Beyond the usual blessings of family, friends, home, pets, job, and the thousand and one reasons we find to give thanks, I realize that this year I am especially grateful to my son with special needs. He has had the ability to nurture and grow me as his parent for the last 38 years. I wasn’t always this grateful for the learning experiences that came my way.
I didn’t want to hear that I was a good parent and could be an effective advocate. I just wanted someone else to take care of everything for me. Life was just too hard to have to deal with everything beyond the diagnosis. I didn’t want to deal with all the therapies, as well as, the medical, educational, religious and behavioral concerns. With sibling issues, expectations from family and close relatives, plus juggling work stirred in, really, it was often just too much.

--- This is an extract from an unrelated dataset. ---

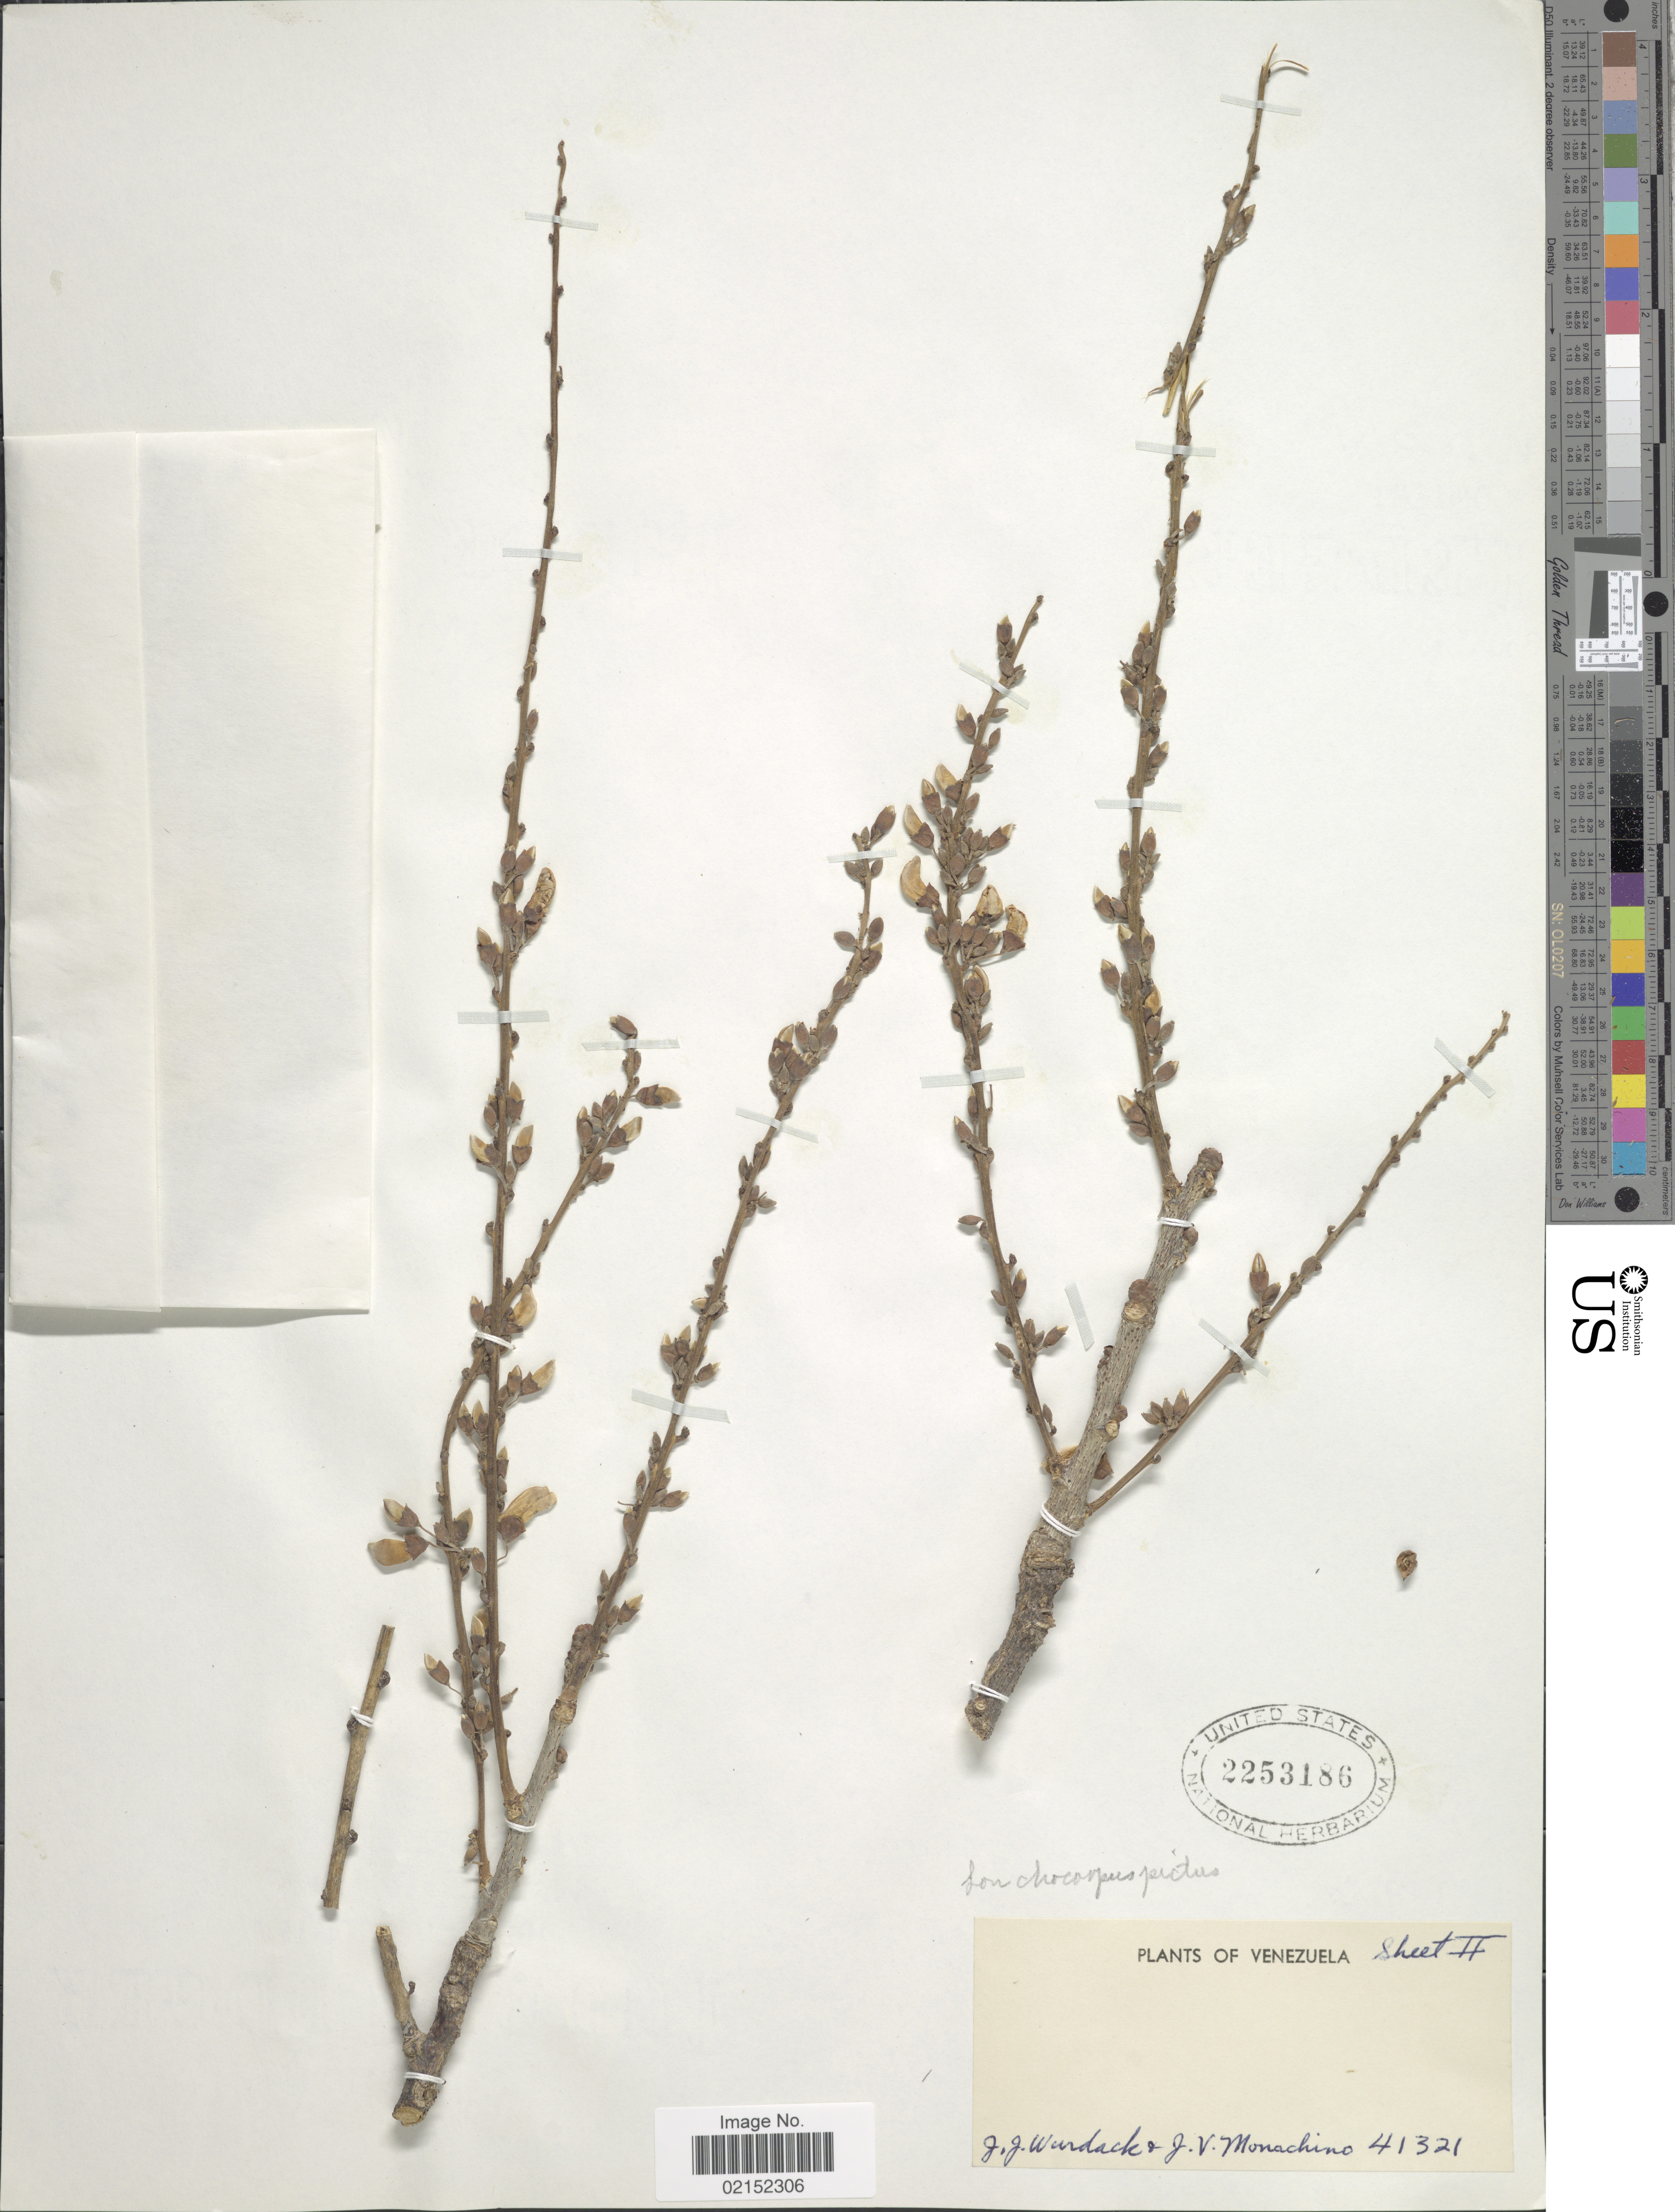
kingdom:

Now that I’m on the other side of sixty, I have learned to appreciate the lessons learned over the years, and reflect on the fact that my son has been my greatest teacher.
I learned that people and relationships are more important than possessions and wealth.
I learned that caring about others matter more than things.
I learned to appreciate small accomplishments that my son gained rather than what he couldn’t do.
I have learned in valuing his successes, I can be more accepting of myself, and others.
I’ve learned that in acceptance there is freedom.
I see my son as perfect now, not broken and needing to be fixed. He is who he was meant to be. I value who he is, and am so glad that he is in my life. He is not a burden; he is a blessing.
Life is too short and unpredictable—don’t wait until you’re on the other side of sixty to enjoy the mystery of who your children are. Celebrate their existence. Let them know that you appreciate them for who they are, and enjoy each day as it comes. That doesn’t mean that you stop being an effective advocate and support person for them. No, you continue to do that too, but in the midst of everyday life, don’t forget to let your children know how much you care for them. Always check in and see if they feel valued, loved, and respected for who they are. Try focusing on the strengths and building on those. So in the New Year, enjoy your family and celebrate everything you appreciate and can do with each member of your family.